• YOUR ASSIGNMENT:
Please extract every line of text from the material below and reproduce each one unchanged, in its original order.

··· THE INPUT

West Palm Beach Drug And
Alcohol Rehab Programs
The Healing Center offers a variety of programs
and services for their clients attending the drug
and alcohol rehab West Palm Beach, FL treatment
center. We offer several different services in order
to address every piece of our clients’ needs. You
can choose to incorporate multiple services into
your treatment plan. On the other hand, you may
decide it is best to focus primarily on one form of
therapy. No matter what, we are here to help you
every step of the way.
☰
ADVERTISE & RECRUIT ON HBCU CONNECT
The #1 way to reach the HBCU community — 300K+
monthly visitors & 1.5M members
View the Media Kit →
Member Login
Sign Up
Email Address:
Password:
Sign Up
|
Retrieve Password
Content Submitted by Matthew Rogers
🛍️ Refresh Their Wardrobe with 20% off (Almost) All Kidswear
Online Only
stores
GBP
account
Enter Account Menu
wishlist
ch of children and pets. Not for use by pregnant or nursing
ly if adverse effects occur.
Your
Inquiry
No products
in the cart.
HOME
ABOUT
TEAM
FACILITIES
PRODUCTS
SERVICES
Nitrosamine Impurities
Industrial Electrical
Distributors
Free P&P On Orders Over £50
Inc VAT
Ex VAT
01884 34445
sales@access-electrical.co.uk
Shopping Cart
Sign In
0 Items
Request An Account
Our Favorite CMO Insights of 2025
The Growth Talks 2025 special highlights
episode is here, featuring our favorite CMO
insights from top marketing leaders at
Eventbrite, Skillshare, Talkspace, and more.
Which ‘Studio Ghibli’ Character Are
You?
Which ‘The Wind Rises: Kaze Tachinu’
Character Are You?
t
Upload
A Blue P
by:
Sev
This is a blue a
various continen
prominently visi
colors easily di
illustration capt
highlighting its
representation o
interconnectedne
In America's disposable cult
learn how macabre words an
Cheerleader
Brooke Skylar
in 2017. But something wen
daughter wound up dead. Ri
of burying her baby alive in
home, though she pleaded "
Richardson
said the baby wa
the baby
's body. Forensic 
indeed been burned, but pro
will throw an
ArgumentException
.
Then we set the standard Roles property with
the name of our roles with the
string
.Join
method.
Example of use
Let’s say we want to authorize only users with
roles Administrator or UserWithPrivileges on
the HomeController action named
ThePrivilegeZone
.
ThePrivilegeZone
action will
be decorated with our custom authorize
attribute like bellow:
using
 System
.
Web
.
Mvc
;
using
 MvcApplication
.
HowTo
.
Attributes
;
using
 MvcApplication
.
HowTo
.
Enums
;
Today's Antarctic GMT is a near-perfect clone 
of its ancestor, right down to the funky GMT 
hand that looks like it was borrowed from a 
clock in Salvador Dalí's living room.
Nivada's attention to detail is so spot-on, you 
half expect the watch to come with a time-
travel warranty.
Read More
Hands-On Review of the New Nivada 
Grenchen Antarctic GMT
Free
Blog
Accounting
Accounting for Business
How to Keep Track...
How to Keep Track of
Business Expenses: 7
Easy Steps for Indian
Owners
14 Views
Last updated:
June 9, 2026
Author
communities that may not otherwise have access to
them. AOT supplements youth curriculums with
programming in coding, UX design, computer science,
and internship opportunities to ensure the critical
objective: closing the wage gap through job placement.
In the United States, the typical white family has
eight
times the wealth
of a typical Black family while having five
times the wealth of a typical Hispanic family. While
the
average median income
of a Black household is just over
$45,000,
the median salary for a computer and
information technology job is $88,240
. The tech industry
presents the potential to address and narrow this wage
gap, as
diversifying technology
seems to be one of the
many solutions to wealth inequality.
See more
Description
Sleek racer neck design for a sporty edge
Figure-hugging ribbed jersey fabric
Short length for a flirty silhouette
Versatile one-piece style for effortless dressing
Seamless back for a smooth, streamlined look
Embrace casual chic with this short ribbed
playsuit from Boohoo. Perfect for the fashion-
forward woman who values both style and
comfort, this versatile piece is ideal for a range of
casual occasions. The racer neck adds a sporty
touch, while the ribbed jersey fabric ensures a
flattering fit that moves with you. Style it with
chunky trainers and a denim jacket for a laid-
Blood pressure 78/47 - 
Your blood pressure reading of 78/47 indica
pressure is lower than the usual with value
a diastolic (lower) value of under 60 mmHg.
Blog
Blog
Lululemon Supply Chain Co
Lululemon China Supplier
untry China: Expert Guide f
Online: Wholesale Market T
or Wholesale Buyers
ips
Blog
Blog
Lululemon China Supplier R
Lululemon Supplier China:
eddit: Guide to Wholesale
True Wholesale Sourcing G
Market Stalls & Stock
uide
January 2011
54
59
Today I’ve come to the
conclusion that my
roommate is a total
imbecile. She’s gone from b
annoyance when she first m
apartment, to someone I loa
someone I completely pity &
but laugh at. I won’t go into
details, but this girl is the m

······

• ANSWER TO THE EXERCISE:
West Palm Beach Drug And
Alcohol Rehab Programs
The Healing Center offers a variety of programs
and services for their clients attending the drug
and alcohol rehab West Palm Beach, FL treatment
center. We offer several different services in order
to address every piece of our clients’ needs. You
can choose to incorporate multiple services into
your treatment plan. On the other hand, you may
decide it is best to focus primarily on one form of
therapy. No matter what, we are here to help you
every step of the way.
☰
ADVERTISE & RECRUIT ON HBCU CONNECT
The #1 way to reach the HBCU community — 300K+
monthly visitors & 1.5M members
View the Media Kit →
Member Login
Sign Up
Email Address:
Password:
Sign Up
|
Retrieve Password
Content Submitted by Matthew Rogers
🛍️ Refresh Their Wardrobe with 20% off (Almost) All Kidswear
Online Only
stores
GBP
account
Enter Account Menu
wishlist
ch of children and pets. Not for use by pregnant or nursing
ly if adverse effects occur.
Your
Inquiry
No products
in the cart.
HOME
ABOUT
TEAM
FACILITIES
PRODUCTS
SERVICES
Nitrosamine Impurities
Industrial Electrical
Distributors
Free P&P On Orders Over £50
Inc VAT
Ex VAT
01884 34445
sales@access-electrical.co.uk
Shopping Cart
Sign In
0 Items
Request An Account
Our Favorite CMO Insights of 2025
The Growth Talks 2025 special highlights
episode is here, featuring our favorite CMO
insights from top marketing leaders at
Eventbrite, Skillshare, Talkspace, and more.
Which ‘Studio Ghibli’ Character Are
You?
Which ‘The Wind Rises: Kaze Tachinu’
Character Are You?
t
Upload
A Blue P
by:
Sev
This is a blue a
various continen
prominently visi
colors easily di
illustration capt
highlighting its
representation o
interconnectedne
In America's disposable cult
learn how macabre words an
Cheerleader
Brooke Skylar
in 2017. But something wen
daughter wound up dead. Ri
of burying her baby alive in
home, though she pleaded "
Richardson
said the baby wa
the baby
's body. Forensic 
indeed been burned, but pro
will throw an
ArgumentException
.
Then we set the standard Roles property with
the name of our roles with the
string
.Join
method.
Example of use
Let’s say we want to authorize only users with
roles Administrator or UserWithPrivileges on
the HomeController action named
ThePrivilegeZone
.
ThePrivilegeZone
action will
be decorated with our custom authorize
attribute like bellow:
using
 System
.
Web
.
Mvc
;
using
 MvcApplication
.
HowTo
.
Attributes
;
using
 MvcApplication
.
HowTo
.
Enums
;
Today's Antarctic GMT is a near-perfect clone 
of its ancestor, right down to the funky GMT 
hand that looks like it was borrowed from a 
clock in Salvador Dalí's living room.
Nivada's attention to detail is so spot-on, you 
half expect the watch to come with a time-
travel warranty.
Read More
Hands-On Review of the New Nivada 
Grenchen Antarctic GMT
Free
Blog
Accounting
Accounting for Business
How to Keep Track...
How to Keep Track of
Business Expenses: 7
Easy Steps for Indian
Owners
14 Views
Last updated:
June 9, 2026
Author
communities that may not otherwise have access to
them. AOT supplements youth curriculums with
programming in coding, UX design, computer science,
and internship opportunities to ensure the critical
objective: closing the wage gap through job placement.
In the United States, the typical white family has
eight
times the wealth
of a typical Black family while having five
times the wealth of a typical Hispanic family. While
the
average median income
of a Black household is just over
$45,000,
the median salary for a computer and
information technology job is $88,240
. The tech industry
presents the potential to address and narrow this wage
gap, as
diversifying technology
seems to be one of the
many solutions to wealth inequality.
See more
Description
Sleek racer neck design for a sporty edge
Figure-hugging ribbed jersey fabric
Short length for a flirty silhouette
Versatile one-piece style for effortless dressing
Seamless back for a smooth, streamlined look
Embrace casual chic with this short ribbed
playsuit from Boohoo. Perfect for the fashion-
forward woman who values both style and
comfort, this versatile piece is ideal for a range of
casual occasions. The racer neck adds a sporty
touch, while the ribbed jersey fabric ensures a
flattering fit that moves with you. Style it with
chunky trainers and a denim jacket for a laid-
Blood pressure 78/47 - 
Your blood pressure reading of 78/47 indica
pressure is lower than the usual with value
a diastolic (lower) value of under 60 mmHg.
Blog
Blog
Lululemon Supply Chain Co
Lululemon China Supplier
untry China: Expert Guide f
Online: Wholesale Market T
or Wholesale Buyers
ips
Blog
Blog
Lululemon China Supplier R
Lululemon Supplier China:
eddit: Guide to Wholesale
True Wholesale Sourcing G
Market Stalls & Stock
uide
January 2011
54
59
Today I’ve come to the
conclusion that my
roommate is a total
imbecile. She’s gone from b
annoyance when she first m
apartment, to someone I loa
someone I completely pity &
but laugh at. I won’t go into
details, but this girl is the m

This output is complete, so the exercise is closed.